I agree that it isnt reommended, but can't always be helped, I used to work as cleaner. I personally didn't have a problem after using them. Sebo's, dysons, kirbys, hoovers, luxs etc.I'd always check the bag or bin whilst I was doing it and vac the area fast just to get the bits up. It was easy to tell if the carpet was too damp with a dyson as inside of the drum would become wet and day would stick to it. So it was always my last job, just incase it went a bit wrong I'd have to take the machine apart to dry. Never once has the carpet been so went for the vacuum to pull liquid into the motor.

The damp cause dust to stick to the insides of the machine, which then drys and starts to cause a build up which would new scraping out periodically.

Henry was much easier for jobs like this, so he was usually kept in the boot of my car!

Post# 168336 , Reply# 17   2/5/2012 at 00:01 (2,985 days old) by vacmaster0000 ()        

Nah, aslong as there isn't standing liquid, go for it. Once at a friends house, her mom poured bleach on the floor to mom, and didn't see it, ran over all of it, it turned out fine. Sounds normal, you'll be fine.

Post# 168406 , Reply# 18   2/5/2012 at 15:14 (2,984 days old) by floor-a-matic (somewhere)        

Use a wet/dry shop vacuum & a Turbocat! :)

The ORIGINAL Turbocat, NOT the new Turbocat EX or Zoom.

Post# 168412 , Reply# 19   2/5/2012 at 15:43 (2,984 days old) by jmurray01 (Scotland)        

jmurray01's profile picture
Can I please advise the original poster NOT to listen to that advice given by "vacmaster0000", as it isn't correct.

Vacuuming up anything other than a rain drop of water with your Vacuum Cleaner is dangerous to you and your cleaner.

Post# 168502 , Reply# 20   2/5/2012 at 23:13 (2,984 days old) by vacmaster0000 ()        
Excuse me?

Who the hell are you? A 7 year old kid who has 2 Hoover vacuums and thinks he can post on here 24/7? You make a hell of alot of threads, a drop of water will damage a machine? Hell no. Aslong as its not standing, or soaked, it's fine. And you shouldnt say ''not" to listen to a poster, one day your going to do it to the wrong person, I hope you do. Im just posting my 2 cents, there was no need to say not to listen to me, so really, back off.

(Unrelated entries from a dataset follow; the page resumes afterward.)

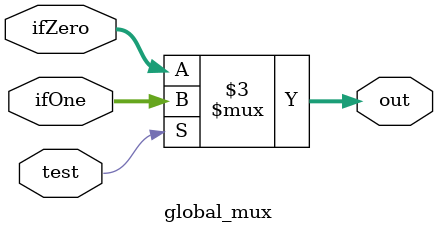
<source format=v>
`include "mips.h" 

/*
This is a universal mux (any number of bits). If test is zero Ifzero is returned. If test is one ifOne is returned. Output is out.
*/
module global_mux(input wire test, input wire [BITS:0] ifZero, input wire [BITS:0] ifOne, output reg [BITS:0] out);
parameter BITS = 31;
always @(*)
  begin
    out = (test == 0 ? ifZero : ifOne); //terinary operator to determine output of mux.
  end
endmodule

</source>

I never said vacuum up a damn pond.

Post# 168509 , Reply# 21   2/6/2012 at 02:40 (2,984 days old) by jmurray01 (Scotland)        

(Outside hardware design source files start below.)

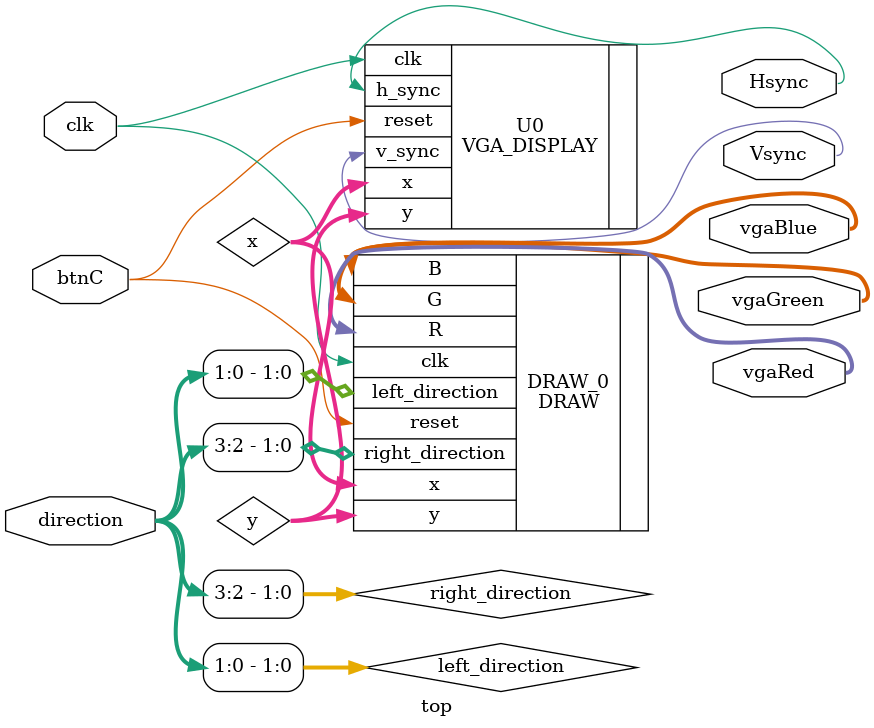
<source format=v>
`timescale 1ns / 1ps
/**
 * Top module connecting the VGA controller and DRAW module
 */
module top(
    input btnC,
    input clk, 
    input [3:0] direction,
    output Vsync, Hsync,
    output [3:0] vgaRed, vgaGreen, vgaBlue
    );
    
    wire [1:0] left_direction, right_direction;
    assign right_direction = direction[3:2];
    assign left_direction = direction[1:0];
    
    wire [9:0] x;
    wire [8:0] y;
    
    // VGA display controller
    VGA_DISPLAY U0(
        .clk(clk),
        .reset(btnC),
        .v_sync(Vsync), 
        .h_sync(Hsync),
        .x(x),
        .y(y)
    );
    
    // Draw module for game graphics
    DRAW #(
        .X_BIT_SIZE(10),  // Match the actual size from VGA controller
        .Y_BIT_SIZE(9)    // Match the actual size from VGA controller
    ) DRAW_0 (
        .left_direction(left_direction),
        .right_direction(right_direction),
        .clk(clk),
        .reset(btnC),
        .x(x),
        .y(y),
        .R(vgaRed),
        .G(vgaGreen),
        .B(vgaBlue)
    );
    
endmodule
</source>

jmurray01's profile picture
Excuse ME. I'm 16 years old, I own 8 Vacuum Cleaners, and I post often - Is it a crime ? If so, I am very sorry and I hand myself in for arrest.

Vacuuming up any amount of water is potentially dangerous - Just ask anybody who has had an electric shock from a Vacuum Cleaner.

I wasn't starting a fight, I was just saying that what you said was, in my opinion, wrong.

I just don't want somebody or their vacuum being damaged.

Post# 168519 , Reply# 22   2/6/2012 at 04:09 (2,984 days old) by vacmaster0000 ()        

I see what you mean there, it's just really, that was uncalled for, if you disagreed with my comment, then there was no need to say it. It you don't have anything nice to say, keep it yourself, okay? And he'll be fine, aslong as he's not sweeping up soaked, or damp surfaces, he'll be okay.. I don't want no body getting hurt either. But really, it's not alot of water.

Post# 168586 , Reply# 23   2/6/2012 at 16:03 (2,983 days old) by markus79 (Finland)        
look this vac

Volta Bolido water vacuuming. I think this vacuum sold with Eureka brand also



Post# 168592 , Reply# 24   2/6/2012 at 16:45 (2,983 days old) by danemodsandy ()        
In Jamie's Defense (Defence):

Vacuum cleaners run on 240 volts where he's from, so anything that might cause a shock here could weld you to the wall where he is. Sounds like he's just operating out of an abundance of caution.

Post# 168612 , Reply# 25   2/6/2012 at 20:16 (2,983 days old) by vacmaster0000 ()        
Aw yeah

That's true. Well idk.

Post# 168630 , Reply# 26   2/6/2012 at 23:01 (2,983 days old) by Sanifan ()        

Is the Turbocat better than your run-of-the-mill turbo brush?

If it's good, a Turbocat and a wet dry vac sound like a good combo.